The skill of writing is to create a context in which other people can think.

Edwin Schlossberg
Anyone who is looking for quick and easy answers to the paradox of life is in for a shock. Look to a favorite book to tell you what to think and you're looking for trouble. Among the philosophers that I enjoy reading are Nietzsche, Hegel and Heidegger. Those are men with strong opinions strongly and clearly stated. What's difficult is following the thinking processes that brought them to their opinions. Nietzsche stated that the purpose of philosophy is not to tell you what to think but to get youto think for yourself. A good philosophy teacher would point out the observations, logic and finger posts of a philosophers thought and ask if there is a fault line running through it. He would ask if you agree or disagree, and if so, in either case, why?

It isn't necessary for everyone in the world to be a philosopher or even a reader of philosophy as I am (a nutcase if there ever was one). But it is necessary for people to think. I've written about this topic so often that I'm bored with it, as you also probably are. I have a quote here someplace that I might use someday which says that the reason people get lost in thought is because it's unfamiliar territory.

The sad thing is that there is no result of honest applied thought available on most of our TV and radio programs, from news reporters, politicians and preachers, tal;k show hosts. No one is entertained by mindfulness.

Great music is a glamorized experience of original deep thinking. Listen carefully and find your way through Debussy's La Mer, You can't do it on one hearing. Only a genius can do that.

Why is thinking like digging in the back yard? Because you might be surprised at what you find there. Carefully study Da Vinci's Last Supper. Forget for a time it's religious significations and look through it with an open mind. Can you find the knife?

Read any Shakespearian play. The story, the characters and Shakespeare's own amazing intellect are so completely bound harmoniously together that it is easy to miss the profound wisdom as it flashes by.

My life changed considerably one day when I discovered that not only was I opinionated but that there was so little thought that supported my opinions.
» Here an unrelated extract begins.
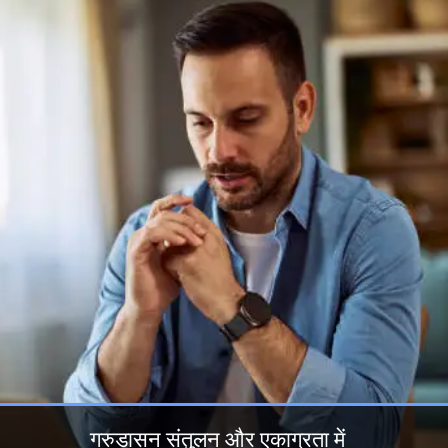
गरुड़ासन संतुलन और एकाग्रता में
Facts are one thing, ideas are something else. Most people want to just deal in facts and leave the ideas alone. "Just the facts, ma'am." They want to know the what and the how but not the why.

The amazing thing is that there is an infinitetude of ideas, music, poetry, art, inventions, systems, philosophies, programs and solutions still existing in the mind waiting to be discovered. Writers write to lead us, through the inadequacy of words, to the places where those discoveries can be made. A good writer provides the back yard and the shovel.

DB - The Vagabond
(This is not a contest.)

Who are the 2 (two) most important people alive today? Why?

3 responses so far.

Thank you.


Valerie said...

I love these lines:
"Writers write to lead us, through the inadequacy of words, to the places where those discoveries can be made. A good writer provides the back yard and the shovel." True, true. Love, Val xox

Big Mark 243 said...

I am going to have to disagree with you regarding what you said about 'the facts'. I think that Joe Friday's logic was not unlike that of a zen master.

The facts are the guides to help negotiate the space. You find more than the answer as you work through to the conclusion and your body of knowledge increases. Having amassed so much knowledge, the recognition that something exists in the falling of an apple is what lets a master see what is in the nothingness.

Bucko (a.k.a., Ken) said...

Ideas are wonderous, big things, which need nothing more than a thought. However, facts are what ground us. We need both, but I am more of a factual person.